Butcher is lucky that he got by with only having to make a public apology in front of the entire House and then having to listen to public lectures by fellow lawmakers on racist speech. If he had really been in trouble, he might have been sent to a re-education camp.
There is a great irony tucked deep in the story, as is often the case. Butcher has a Native American daughter, whom he adopted as an infant and who is enrolled as a tribal member on the Windy Boy reservation. Those are hardly the actions of a callous racist.
In such a short session, to waste floor time on something like this is ridiculous. But the point to it was clear -- score political points at any cost.
Butcher's comments were not made in a public meeting, but during small talk before a meeting. The normal civilized procedure if someone says something offensive in an informal setting is to tell that person on the spot, or later in private, that one was offended. The offender has the opportunity to apologize (for harm is rarely ever meant) and mend bridges.
Most people are good-hearted, and don't want to say hurtful things. But generational, geographical, educational, and family background differences play a large role in how skilled one is at using Correct Speech. Not everyone gets every memo on what should and shouldn't be said. Kind people quietly teach others what is and isn't polite to say when gaffes occur.

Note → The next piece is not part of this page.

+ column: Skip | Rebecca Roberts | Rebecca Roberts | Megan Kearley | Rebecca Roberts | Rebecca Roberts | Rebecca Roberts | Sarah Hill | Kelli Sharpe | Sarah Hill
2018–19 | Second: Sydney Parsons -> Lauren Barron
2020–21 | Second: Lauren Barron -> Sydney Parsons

But we are not living in a civilized time when we deal with Democrats today. Intentionally nasty and derogatory things can be said about "NASCAR Republicans" and "fundamentalist Christians" -- with no societal repercussions or public censure. On the other hand, the slightest slip of the tongue regarding a liberal shibboleth means a public verbal flogging.
But them's the rules, and Republicans need to play by them, whether or not they are fair. Don't look for a Gazette article anytime soon about a public apology on the House floor by a Democrat who said in private that a given Republican was a "backward redneck."